Eine Nachfolge unter den Nachkommen von Franz Carl Weber habe sich nicht finden lassen, sagt Stiftungspräsident Fredi Heymann. Heymann selbst hat früher für Franz Carl Weber gearbeitet. Ein Teil seiner Arbeit war die Verwaltung des Spielzeugmuseums. Mit den ersten Verkäufen von Franz Carl Weber wurde es ausgelagert, und Heymann hat es über viele Jahre als Selbständiger weitergeführt. «Nicht unbedingt mit Begeisterung», wie er sagt, «aber das war die beste Lösung.»
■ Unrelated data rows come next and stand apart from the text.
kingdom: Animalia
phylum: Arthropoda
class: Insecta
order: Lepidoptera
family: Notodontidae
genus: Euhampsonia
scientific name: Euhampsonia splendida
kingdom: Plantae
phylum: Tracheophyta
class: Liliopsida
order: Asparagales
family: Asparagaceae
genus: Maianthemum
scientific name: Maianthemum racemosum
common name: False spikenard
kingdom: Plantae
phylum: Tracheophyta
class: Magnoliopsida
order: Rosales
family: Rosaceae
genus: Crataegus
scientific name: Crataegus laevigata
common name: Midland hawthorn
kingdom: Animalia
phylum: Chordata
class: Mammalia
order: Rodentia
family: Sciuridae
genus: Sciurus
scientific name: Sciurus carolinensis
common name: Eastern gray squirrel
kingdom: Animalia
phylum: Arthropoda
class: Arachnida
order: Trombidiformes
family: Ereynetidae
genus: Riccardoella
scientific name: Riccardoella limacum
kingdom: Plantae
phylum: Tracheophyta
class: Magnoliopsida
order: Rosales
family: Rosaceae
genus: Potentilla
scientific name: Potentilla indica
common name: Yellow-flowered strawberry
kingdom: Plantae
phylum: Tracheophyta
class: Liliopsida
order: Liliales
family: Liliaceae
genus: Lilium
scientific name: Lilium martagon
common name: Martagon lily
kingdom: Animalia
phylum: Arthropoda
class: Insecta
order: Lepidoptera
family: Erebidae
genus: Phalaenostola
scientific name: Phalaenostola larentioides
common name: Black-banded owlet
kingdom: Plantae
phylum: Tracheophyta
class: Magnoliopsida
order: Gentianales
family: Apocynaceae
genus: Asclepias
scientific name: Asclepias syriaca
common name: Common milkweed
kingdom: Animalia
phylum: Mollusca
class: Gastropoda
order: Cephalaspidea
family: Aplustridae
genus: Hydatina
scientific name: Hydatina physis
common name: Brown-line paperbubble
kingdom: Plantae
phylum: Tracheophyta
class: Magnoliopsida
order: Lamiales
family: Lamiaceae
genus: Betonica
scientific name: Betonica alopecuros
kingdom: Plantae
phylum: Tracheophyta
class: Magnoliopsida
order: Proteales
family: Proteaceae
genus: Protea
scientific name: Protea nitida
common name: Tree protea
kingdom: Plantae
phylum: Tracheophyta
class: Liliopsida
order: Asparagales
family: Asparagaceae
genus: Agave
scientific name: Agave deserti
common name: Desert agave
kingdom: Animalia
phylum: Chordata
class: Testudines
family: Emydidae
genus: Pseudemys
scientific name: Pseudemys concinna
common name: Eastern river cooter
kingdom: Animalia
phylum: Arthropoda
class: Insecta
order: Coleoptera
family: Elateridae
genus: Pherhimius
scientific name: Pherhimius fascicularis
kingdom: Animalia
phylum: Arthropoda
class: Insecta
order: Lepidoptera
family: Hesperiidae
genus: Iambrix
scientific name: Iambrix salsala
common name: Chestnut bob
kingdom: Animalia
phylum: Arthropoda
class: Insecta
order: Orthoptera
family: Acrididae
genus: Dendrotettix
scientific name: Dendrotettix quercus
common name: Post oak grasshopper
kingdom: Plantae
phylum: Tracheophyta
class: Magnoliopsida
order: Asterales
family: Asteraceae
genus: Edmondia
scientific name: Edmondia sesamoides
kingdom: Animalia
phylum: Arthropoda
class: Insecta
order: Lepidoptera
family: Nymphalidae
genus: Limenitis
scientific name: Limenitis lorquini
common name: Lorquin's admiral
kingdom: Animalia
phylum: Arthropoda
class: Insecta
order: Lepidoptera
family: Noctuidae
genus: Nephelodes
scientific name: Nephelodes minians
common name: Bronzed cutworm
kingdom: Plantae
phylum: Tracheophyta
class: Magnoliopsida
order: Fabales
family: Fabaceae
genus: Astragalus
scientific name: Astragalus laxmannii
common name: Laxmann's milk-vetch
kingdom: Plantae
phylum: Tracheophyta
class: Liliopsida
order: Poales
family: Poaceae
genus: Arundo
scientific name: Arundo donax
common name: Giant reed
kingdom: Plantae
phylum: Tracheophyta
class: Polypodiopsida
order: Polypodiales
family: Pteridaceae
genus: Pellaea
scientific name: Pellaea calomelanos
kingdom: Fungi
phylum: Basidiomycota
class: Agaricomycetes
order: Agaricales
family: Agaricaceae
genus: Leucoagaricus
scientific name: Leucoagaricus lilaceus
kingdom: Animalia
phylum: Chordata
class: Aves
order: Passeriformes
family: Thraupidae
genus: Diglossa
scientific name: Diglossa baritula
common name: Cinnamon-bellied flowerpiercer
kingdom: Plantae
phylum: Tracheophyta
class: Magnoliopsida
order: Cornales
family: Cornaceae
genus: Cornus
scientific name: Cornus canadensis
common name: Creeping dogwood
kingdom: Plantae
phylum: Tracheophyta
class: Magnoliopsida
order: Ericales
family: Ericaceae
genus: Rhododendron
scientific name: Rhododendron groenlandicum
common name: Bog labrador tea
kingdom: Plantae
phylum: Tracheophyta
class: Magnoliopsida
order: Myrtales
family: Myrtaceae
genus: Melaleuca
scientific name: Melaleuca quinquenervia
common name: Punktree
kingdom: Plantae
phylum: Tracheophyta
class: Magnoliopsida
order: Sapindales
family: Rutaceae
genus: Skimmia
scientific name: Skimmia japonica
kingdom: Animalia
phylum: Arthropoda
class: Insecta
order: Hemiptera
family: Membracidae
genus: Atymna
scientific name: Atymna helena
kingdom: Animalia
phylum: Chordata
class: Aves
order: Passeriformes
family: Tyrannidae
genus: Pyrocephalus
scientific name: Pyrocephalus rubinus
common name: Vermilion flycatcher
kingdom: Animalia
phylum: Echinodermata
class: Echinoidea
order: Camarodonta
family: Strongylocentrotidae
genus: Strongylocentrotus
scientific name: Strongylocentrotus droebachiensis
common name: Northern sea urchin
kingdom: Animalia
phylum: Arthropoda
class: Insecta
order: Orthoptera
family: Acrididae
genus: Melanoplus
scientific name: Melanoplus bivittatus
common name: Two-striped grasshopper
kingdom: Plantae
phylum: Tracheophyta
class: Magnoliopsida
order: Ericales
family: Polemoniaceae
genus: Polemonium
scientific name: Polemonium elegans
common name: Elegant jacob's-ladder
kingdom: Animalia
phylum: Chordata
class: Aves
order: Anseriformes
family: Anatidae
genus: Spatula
Früher habe man jährlich noch zwei, drei Artikel von Franz Carl Weber eingelagert, das meistverkaufte Spielzeug, das liebste Produkt der Verkaufsdirektion. Ursprünglich habe das Spielzeugmuseum also Franz-Carl-Weber-Geschichte erzählt. In neuerer Zeit sei nicht mehr viel hinzugekommen, sagt Heymann. Aktiv gesammelt wurde nicht mehr.
Es sei ein Stück Zürcher Kulturgut, das nun verlorengeht, sagt Heymann, der bald 70 Jahre alt ist. Das Spielzeugmuseum gehöre zu einer älteren Generation. Zu Zeiten, als die Spielwaren noch in der Zürcher Altstadt zu bestaunen gewesen seien, seien 10 000 Besucher pro Jahr gekommen, seit sie in Altstetten residierten, seien es noch 1500 Besucher. Vor allem Erwachsene, manchmal Grosseltern mit ihren Enkelkindern.
Nun ist die Stiftung in Kontakt mit grösseren Händlern und Sammlern. Die Spielzeuge sollen möglichst alle zusammen verkauft werden können, sagt Heymann. Vielleicht lebt dann ihre Geschichte weiter.